Pak Wedono terkekeh. Saya juga. Saya melihat garis-garis kerutan pada wajahnya, raut mukanya menunujukkan kesetiaannya pada keraton yang tulus ikhlas, membuatnya seperti tak mengharapakan apapun lagi pada dunia, tempatnya berpijak. Segalanya terasa terpenuhi dan disyukuri.

Kemudian saya pun mengetahui bahwa pendopo yang berdiri di tengah-tengah lapangan tadi merupakan Bangsal Kemandingan yang ternyata dibangun sebelum keraton. Wajar bila kayu-kayu yang menyanggahnya terlihat sangat tua dan kuno. Bangsal Kemandingan ini dulunya difungsikan untuk menyimpan benda-benda kuno kerajaan. Tapi kini tak tampak satupun benda-benda kuno tersebut. Hanya ada sebuah patung seorang abdi dalem sedang berlutut di tengah-tengahnya, berlutut menghadap ke utara, di mana keraton berada.

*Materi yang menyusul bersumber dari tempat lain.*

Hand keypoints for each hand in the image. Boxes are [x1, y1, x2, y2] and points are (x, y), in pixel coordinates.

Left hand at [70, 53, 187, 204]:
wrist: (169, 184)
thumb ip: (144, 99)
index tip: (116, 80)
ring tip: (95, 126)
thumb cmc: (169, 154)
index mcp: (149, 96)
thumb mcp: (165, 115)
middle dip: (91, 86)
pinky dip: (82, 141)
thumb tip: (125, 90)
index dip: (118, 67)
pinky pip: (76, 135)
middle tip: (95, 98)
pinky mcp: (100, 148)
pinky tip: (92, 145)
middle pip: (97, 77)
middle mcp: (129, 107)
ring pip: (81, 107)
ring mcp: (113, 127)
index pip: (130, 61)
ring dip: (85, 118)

Selain itu lapangan ini juga digunakan para prajurit dan abdi dalem berlatih jemparingan, olahraga panahan orang-orang keraton yang ketika memanah dilakukan dengan duduk bersilah. Papan-papan hitam yang diletakkan pada kedua sudut tembok lapangan tadi merupakan papan sasarannya. Selalu digelar perlombaan panahan jemparingan saat merayakan hari kelahiran sang Raja setiap tahunnya.

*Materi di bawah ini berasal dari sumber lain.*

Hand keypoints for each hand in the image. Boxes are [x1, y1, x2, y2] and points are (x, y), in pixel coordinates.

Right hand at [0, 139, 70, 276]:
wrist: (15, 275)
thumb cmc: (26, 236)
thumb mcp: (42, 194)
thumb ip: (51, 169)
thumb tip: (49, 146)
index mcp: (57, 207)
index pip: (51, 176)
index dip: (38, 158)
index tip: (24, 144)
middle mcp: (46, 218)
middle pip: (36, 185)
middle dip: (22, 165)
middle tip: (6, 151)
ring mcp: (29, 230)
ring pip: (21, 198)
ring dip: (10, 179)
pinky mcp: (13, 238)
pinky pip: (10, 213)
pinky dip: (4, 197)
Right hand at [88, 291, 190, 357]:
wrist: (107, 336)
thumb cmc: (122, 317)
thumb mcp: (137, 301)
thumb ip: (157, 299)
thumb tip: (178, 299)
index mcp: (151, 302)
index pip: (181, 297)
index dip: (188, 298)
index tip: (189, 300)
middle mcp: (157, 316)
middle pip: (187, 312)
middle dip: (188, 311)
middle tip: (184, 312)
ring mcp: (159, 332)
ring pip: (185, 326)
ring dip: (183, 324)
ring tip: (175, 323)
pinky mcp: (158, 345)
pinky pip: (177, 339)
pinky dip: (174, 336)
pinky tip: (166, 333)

Langit masih saja berderang meskipun sudah petang, biru, berhiasan sapuhan awan, dan sinar keemasan matahari. Pada akhir obrolan saya bertanya apakah beliau senang melakukan ini, melakukan pengabdian pada keraton.

“Saya melakukan ini sebagai ibadah,” begitu jawabnya dengan singkat, dengan penuh kedamaian, sedamai petang yang terang waktu itu.

Saya tersenyum dan berterimakasih pada beliau atas waktu dan obrolan yang sangat berharga bagi saya di permulaan tahun yang baru ini.

Kemudian saya teringat tujuan saya semula dan saya tak perlu khawatir sebab saya sudah menemukan jalan kemana saya akan membawa tamu saya besok. Begitupula jalan mana yang akan saya tempuh sepanjang tahun kedepan. Saya tidak perlu mengkhawatirkannya.